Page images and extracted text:
=== Begin Enclosure ===

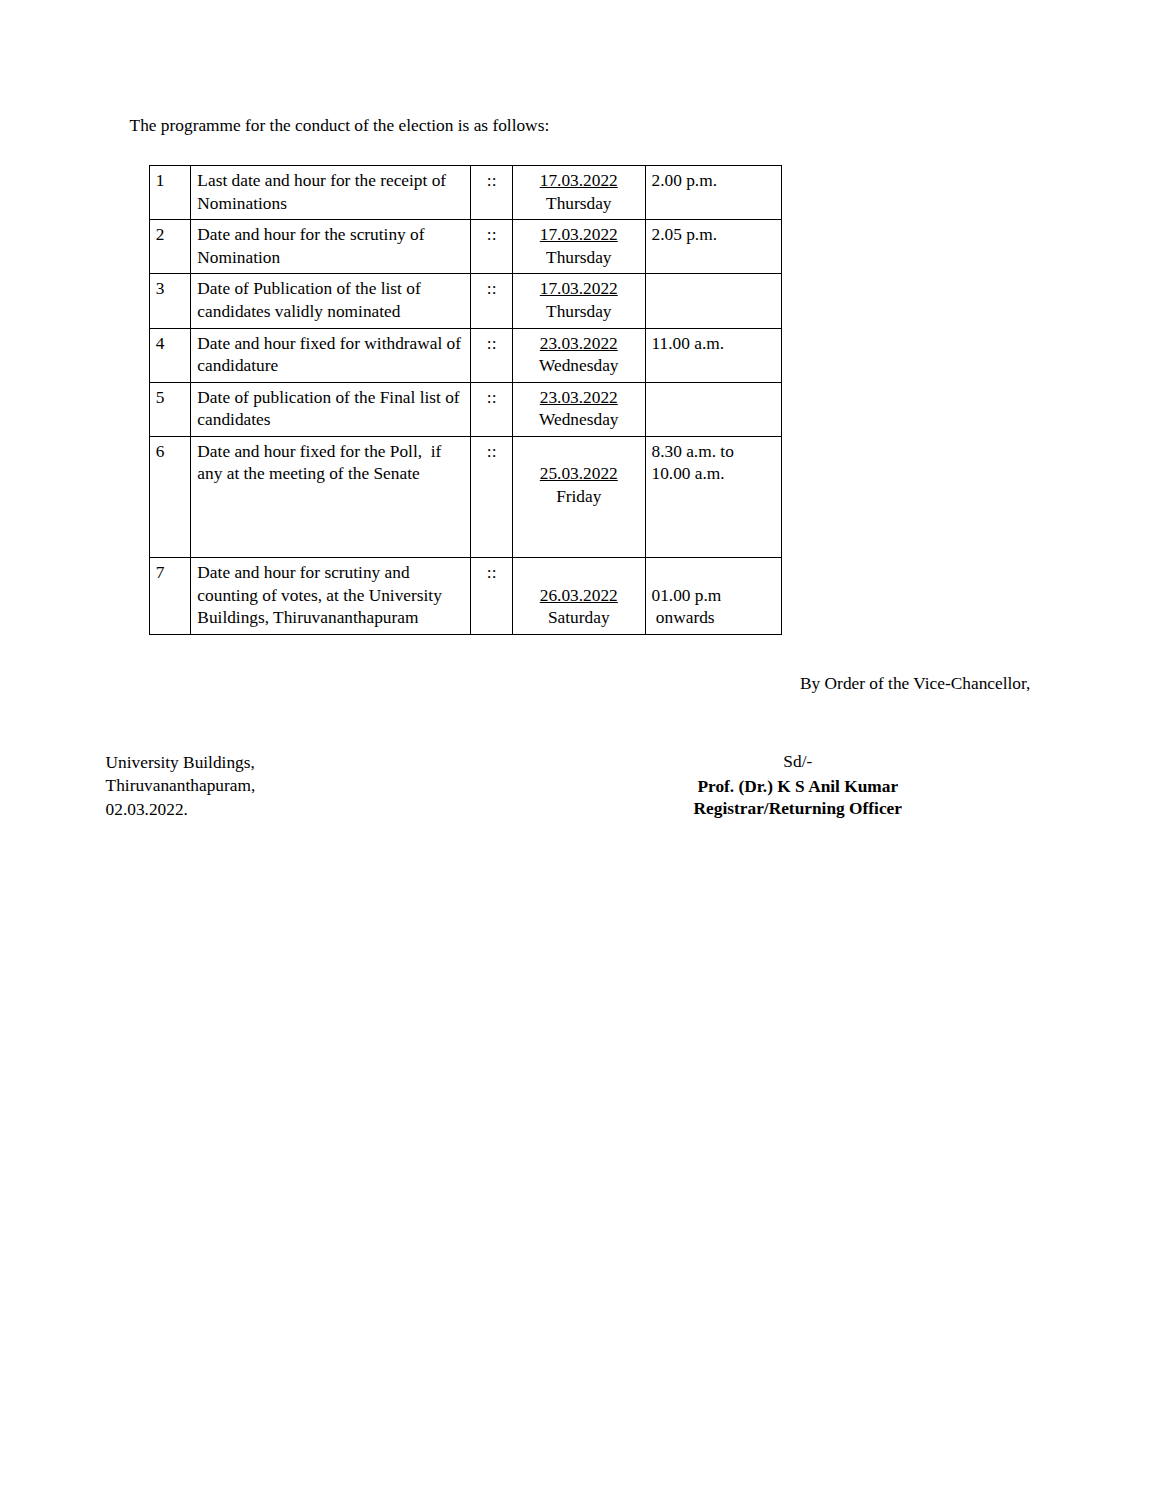The programme for the conduct of the election is as follows:
| 1 | Last date and hour for the receipt of Nominations | :: | 17.03.2022 Thursday | 2.00 p.m. |
| 2 | Date and hour for the scrutiny of Nomination | :: | 17.03.2022 Thursday | 2.05 p.m. |
| 3 | Date of Publication of the list of candidates validly nominated | :: | 17.03.2022 Thursday | |
| 4 | Date and hour fixed for withdrawal of candidature | :: | 23.03.2022 Wednesday | 11.00 a.m. |
| 5 | Date of publication of the Final list of candidates | :: | 23.03.2022 Wednesday | |
| 6 | Date and hour fixed for the Poll, if any at the meeting of the Senate | :: | 25.03.2022 Friday | 8.30 a.m. to 10.00 a.m. |
| 7 | Date and hour for scrutiny and counting of votes, at the University Buildings, Thiruvananthapuram | :: | 26.03.2022 Saturday | 01.00 p.m onwards |
By Order of the Vice-Chancellor,
University Buildings,
Thiruvananthapuram,
02.03.2022.
Sd/-
Prof. (Dr.) K S Anil Kumar
Registrar/Returning Officer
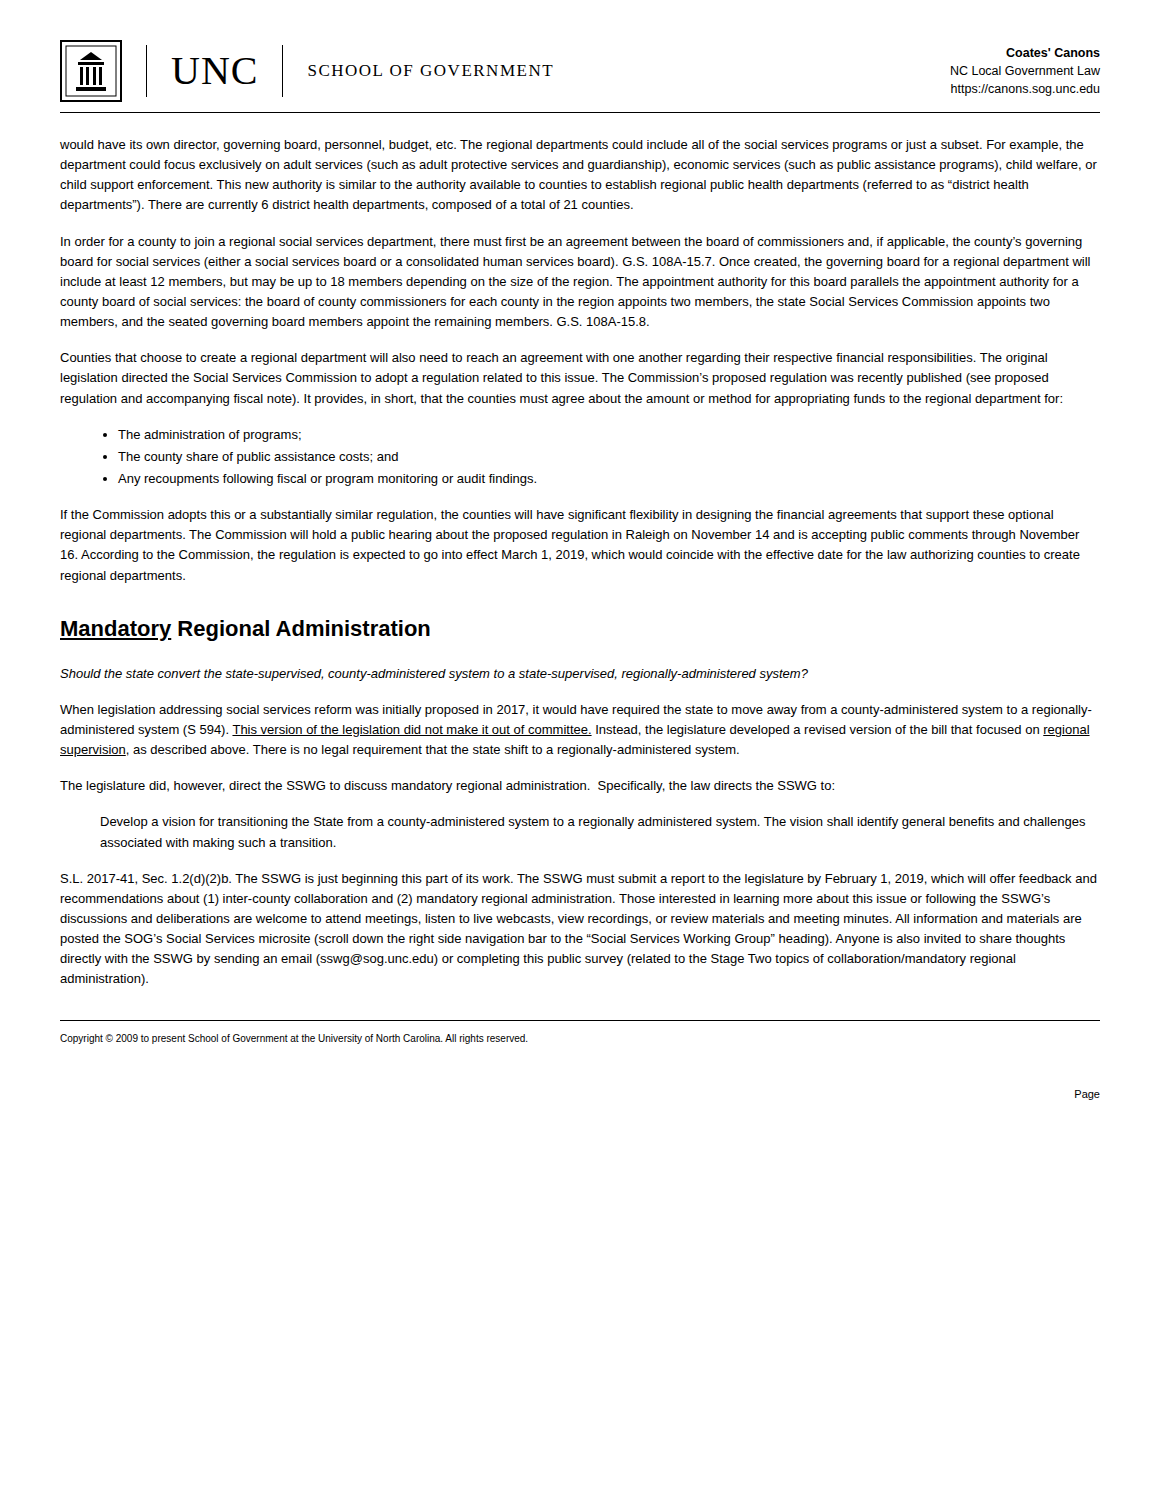UNC
School of Government
Coates' Canons
NC Local Government Law
https://canons.sog.unc.edu
would have its own director, governing board, personnel, budget, etc. The regional departments could include all of the social services programs or just a subset. For example, the department could focus exclusively on adult services (such as adult protective services and guardianship), economic services (such as public assistance programs), child welfare, or child support enforcement. This new authority is similar to the authority available to counties to establish regional public health departments (referred to as “district health departments”). There are currently 6 district health departments, composed of a total of 21 counties.
In order for a county to join a regional social services department, there must first be an agreement between the board of commissioners and, if applicable, the county’s governing board for social services (either a social services board or a consolidated human services board). G.S. 108A-15.7. Once created, the governing board for a regional department will include at least 12 members, but may be up to 18 members depending on the size of the region. The appointment authority for this board parallels the appointment authority for a county board of social services: the board of county commissioners for each county in the region appoints two members, the state Social Services Commission appoints two members, and the seated governing board members appoint the remaining members. G.S. 108A-15.8.
Counties that choose to create a regional department will also need to reach an agreement with one another regarding their respective financial responsibilities. The original legislation directed the Social Services Commission to adopt a regulation related to this issue. The Commission’s proposed regulation was recently published (see proposed regulation and accompanying fiscal note). It provides, in short, that the counties must agree about the amount or method for appropriating funds to the regional department for:
The administration of programs;
The county share of public assistance costs; and
Any recoupments following fiscal or program monitoring or audit findings.
If the Commission adopts this or a substantially similar regulation, the counties will have significant flexibility in designing the financial agreements that support these optional regional departments. The Commission will hold a public hearing about the proposed regulation in Raleigh on November 14 and is accepting public comments through November 16. According to the Commission, the regulation is expected to go into effect March 1, 2019, which would coincide with the effective date for the law authorizing counties to create regional departments.
Mandatory Regional Administration
Should the state convert the state-supervised, county-administered system to a state-supervised, regionally-administered system?
When legislation addressing social services reform was initially proposed in 2017, it would have required the state to move away from a county-administered system to a regionally-administered system (S 594). This version of the legislation did not make it out of committee. Instead, the legislature developed a revised version of the bill that focused on regional supervision, as described above. There is no legal requirement that the state shift to a regionally-administered system.
The legislature did, however, direct the SSWG to discuss mandatory regional administration. Specifically, the law directs the SSWG to:
Develop a vision for transitioning the State from a county-administered system to a regionally administered system. The vision shall identify general benefits and challenges associated with making such a transition.
S.L. 2017-41, Sec. 1.2(d)(2)b. The SSWG is just beginning this part of its work. The SSWG must submit a report to the legislature by February 1, 2019, which will offer feedback and recommendations about (1) inter-county collaboration and (2) mandatory regional administration. Those interested in learning more about this issue or following the SSWG’s discussions and deliberations are welcome to attend meetings, listen to live webcasts, view recordings, or review materials and meeting minutes. All information and materials are posted the SOG’s Social Services microsite (scroll down the right side navigation bar to the “Social Services Working Group” heading). Anyone is also invited to share thoughts directly with the SSWG by sending an email (sswg@sog.unc.edu) or completing this public survey (related to the Stage Two topics of collaboration/mandatory regional administration).
Copyright © 2009 to present School of Government at the University of North Carolina. All rights reserved.
Page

=== End Enclosure ===

Problem requirements: Exact copy, no pictures: please print the data above once more.

Written answer:
The programme for the conduct of the election is as follows:
| 1 | Last date and hour for the receipt of Nominations | :: | 17.03.2022 Thursday | 2.00 p.m. |
| 2 | Date and hour for the scrutiny of Nomination | :: | 17.03.2022 Thursday | 2.05 p.m. |
| 3 | Date of Publication of the list of candidates validly nominated | :: | 17.03.2022 Thursday | |
| 4 | Date and hour fixed for withdrawal of candidature | :: | 23.03.2022 Wednesday | 11.00 a.m. |
| 5 | Date of publication of the Final list of candidates | :: | 23.03.2022 Wednesday | |
| 6 | Date and hour fixed for the Poll, if any at the meeting of the Senate | :: | 25.03.2022 Friday | 8.30 a.m. to 10.00 a.m. |
| 7 | Date and hour for scrutiny and counting of votes, at the University Buildings, Thiruvananthapuram | :: | 26.03.2022 Saturday | 01.00 p.m onwards |
By Order of the Vice-Chancellor,
University Buildings,
Thiruvananthapuram,
02.03.2022.
Sd/-
Prof. (Dr.) K S Anil Kumar
Registrar/Returning Officer
UNC
School of Government
Coates' Canons
NC Local Government Law
https://canons.sog.unc.edu
would have its own director, governing board, personnel, budget, etc. The regional departments could include all of the social services programs or just a subset. For example, the department could focus exclusively on adult services (such as adult protective services and guardianship), economic services (such as public assistance programs), child welfare, or child support enforcement. This new authority is similar to the authority available to counties to establish regional public health departments (referred to as “district health departments”). There are currently 6 district health departments, composed of a total of 21 counties.
In order for a county to join a regional social services department, there must first be an agreement between the board of commissioners and, if applicable, the county’s governing board for social services (either a social services board or a consolidated human services board). G.S. 108A-15.7. Once created, the governing board for a regional department will include at least 12 members, but may be up to 18 members depending on the size of the region. The appointment authority for this board parallels the appointment authority for a county board of social services: the board of county commissioners for each county in the region appoints two members, the state Social Services Commission appoints two members, and the seated governing board members appoint the remaining members. G.S. 108A-15.8.
Counties that choose to create a regional department will also need to reach an agreement with one another regarding their respective financial responsibilities. The original legislation directed the Social Services Commission to adopt a regulation related to this issue. The Commission’s proposed regulation was recently published (see proposed regulation and accompanying fiscal note). It provides, in short, that the counties must agree about the amount or method for appropriating funds to the regional department for:
The administration of programs;
The county share of public assistance costs; and
Any recoupments following fiscal or program monitoring or audit findings.
If the Commission adopts this or a substantially similar regulation, the counties will have significant flexibility in designing the financial agreements that support these optional regional departments. The Commission will hold a public hearing about the proposed regulation in Raleigh on November 14 and is accepting public comments through November 16. According to the Commission, the regulation is expected to go into effect March 1, 2019, which would coincide with the effective date for the law authorizing counties to create regional departments.
Mandatory Regional Administration
Should the state convert the state-supervised, county-administered system to a state-supervised, regionally-administered system?
When legislation addressing social services reform was initially proposed in 2017, it would have required the state to move away from a county-administered system to a regionally-administered system (S 594). This version of the legislation did not make it out of committee. Instead, the legislature developed a revised version of the bill that focused on regional supervision, as described above. There is no legal requirement that the state shift to a regionally-administered system.
The legislature did, however, direct the SSWG to discuss mandatory regional administration. Specifically, the law directs the SSWG to:
Develop a vision for transitioning the State from a county-administered system to a regionally administered system. The vision shall identify general benefits and challenges associated with making such a transition.
S.L. 2017-41, Sec. 1.2(d)(2)b. The SSWG is just beginning this part of its work. The SSWG must submit a report to the legislature by February 1, 2019, which will offer feedback and recommendations about (1) inter-county collaboration and (2) mandatory regional administration. Those interested in learning more about this issue or following the SSWG’s discussions and deliberations are welcome to attend meetings, listen to live webcasts, view recordings, or review materials and meeting minutes. All information and materials are posted the SOG’s Social Services microsite (scroll down the right side navigation bar to the “Social Services Working Group” heading). Anyone is also invited to share thoughts directly with the SSWG by sending an email (sswg@sog.unc.edu) or completing this public survey (related to the Stage Two topics of collaboration/mandatory regional administration).
Copyright © 2009 to present School of Government at the University of North Carolina. All rights reserved.
Page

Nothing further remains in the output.